Structure Template (1.5–2 pages)

Text Only
\section{Discussion}

% 1. Summary of main findings (1 paragraph)
%    Synthesize — don't restate. "Three key findings emerge…"

% 2. Theoretical implications (2-3 paragraphs)
%    How do results advance, refine, or challenge existing theory?
%    Which mechanisms are supported by the evidence?
%    CRITICAL: What does this finding teach us beyond the specific setting?
%    If the finding implies something about a broader market, institution,
%    or behavior, this is the paper's most important contribution and must
%    be prominently discussed.

% 3. Practical implications (1-2 paragraphs)
%    Concrete, proportional to evidence.
%    Who should care and what should they do differently?

% 4. Limitations (1-2 short paragraphs, 150-300 words total)
%    Scope conditions, data constraints, threats to external validity.
%    For each limitation, explain why it does not invalidate the core result.
%    MAXIMUM 3-4 limitations. Written as flowing prose, NOT as a numbered
%    or bulleted list.

% 5. Future research (1 short paragraph, 100-150 words)
%    2-3 specific research questions that follow from your findings.
%    Written as prose, NOT as a list.
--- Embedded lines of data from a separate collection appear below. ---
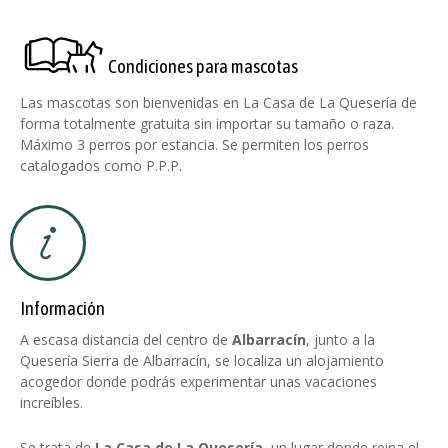
Condiciones para mascotas
Las mascotas son bienvenidas en La Casa de La Quesería de
forma totalmente gratuita sin importar su tamaño o raza.
Máximo 3 perros por estancia. Se permiten los perros
catalogados como P.P.P.
Información
A escasa distancia del centro de
Albarracín
, junto a la
Quesería Sierra de Albarracín, se localiza un alojamiento
acogedor donde podrás experimentar unas vacaciones
increíbles.
Se trata de
La Casa de La Quesería
, un lugar donde reina el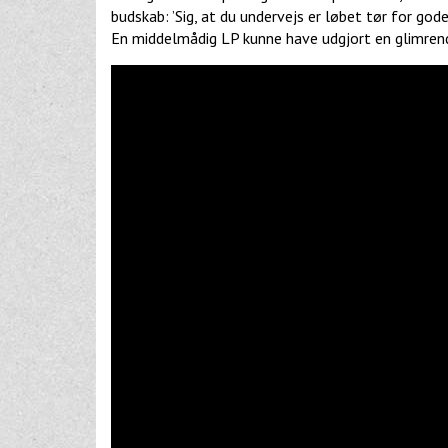
budskab: ’Sig, at du undervejs er løbet tør for god
En middelmådig LP kunne have udgjort en glimren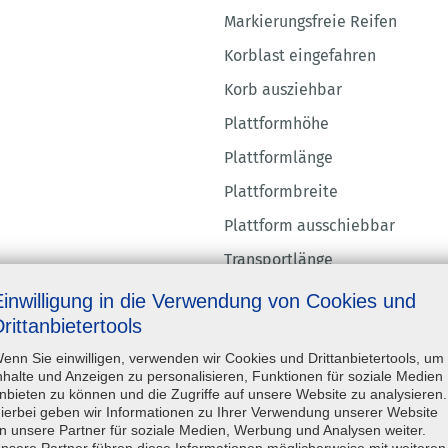
Markierungsfreie Reifen
Korblast eingefahren
Korb ausziehbar
Plattformhöhe
Plattformlänge
Plattformbreite
Plattform ausschiebbar
Transportlänge
Transportbreite
Einwilligung in die Verwendung von Cookies und
rittanbietertools
Transporthöhe
enn Sie einwilligen, verwenden wir Cookies und Drittanbietertools, um
nhalte und Anzeigen zu personalisieren, Funktionen für soziale Medien
Dokumente
nbieten zu können und die Zugriffe auf unsere Website zu analysieren.
ierbei geben wir Informationen zu Ihrer Verwendung unserer Website
n unsere Partner für soziale Medien, Werbung und Analysen weiter.
datenblatt
nsere Partner führen diese Informationen möglicherweise mit weiteren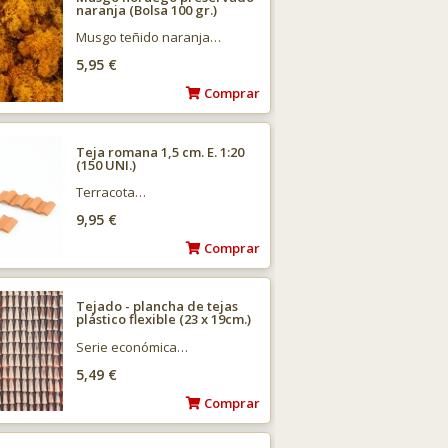
naranja (Bolsa 100 gr.)
Musgo teñido naranja…
5,95 €
Comprar
Teja romana 1,5 cm. E. 1:20
(150 UNI.)
Terracota…
9,95 €
Comprar
Tejado - plancha de tejas
plástico flexible (23 x 19cm.)
Serie económica…
5,49 €
Comprar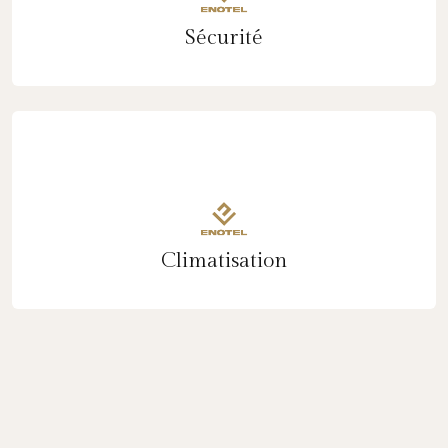
Sécurité
Climatisation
Keep it tight.

Formatting — MANDATORY

The entire discussion section must be written as flowing prose paragraphs. No bullet points. No numbered lists. No enumerated items. This includes limitations and future research subsections.

If a limitation or future research direction deserves mention, it gets woven into a paragraph. If it cannot be woven in, it is probably not important enough to include.

Common Mistakes and Fixes

Mistake Fix
"Our results show that X has a significant effect on Y" (restating) "The responsiveness of Y to X implies that market participants…" (interpreting)
"This has important implications for policy" (generic) "Exchanges could reduce wash trading by implementing X, since our evidence shows…" (specific)
"More research is needed" (vague) "A natural next step is to test whether this pattern holds in markets with…" (specific)
"A limitation is that our data only covers 2020-2023" (defensive) "Our sample covers 2020-2023, capturing the full NFT boom-bust cycle; extending to later periods would test persistence" (constructive)
"Despite these limitations, our results are robust" (hand-waving) [Delete this sentence — the Robustness section already made this case]
Numbered or bulleted limitations list Write as connected prose paragraphs
500+ word limitations section Keep to 150-300 words, 3-4 key scope conditions
Generic future research wish list 1 paragraph, 2-3 specific questions, 100-150 words

IS / Management Science Conventions

  • Explicit theoretical contribution: State which propositions/hypotheses from your model are supported and which need refinement.
  • Design implications: If studying a designed system (marketplace, protocol, mechanism), translate findings into design principles.
  • Generalizability: Explicitly discuss which settings your results transfer to and which contextual factors moderate the effects.
  • Boundary conditions: State the conditions under which your theory applies. Good theory has clear boundaries.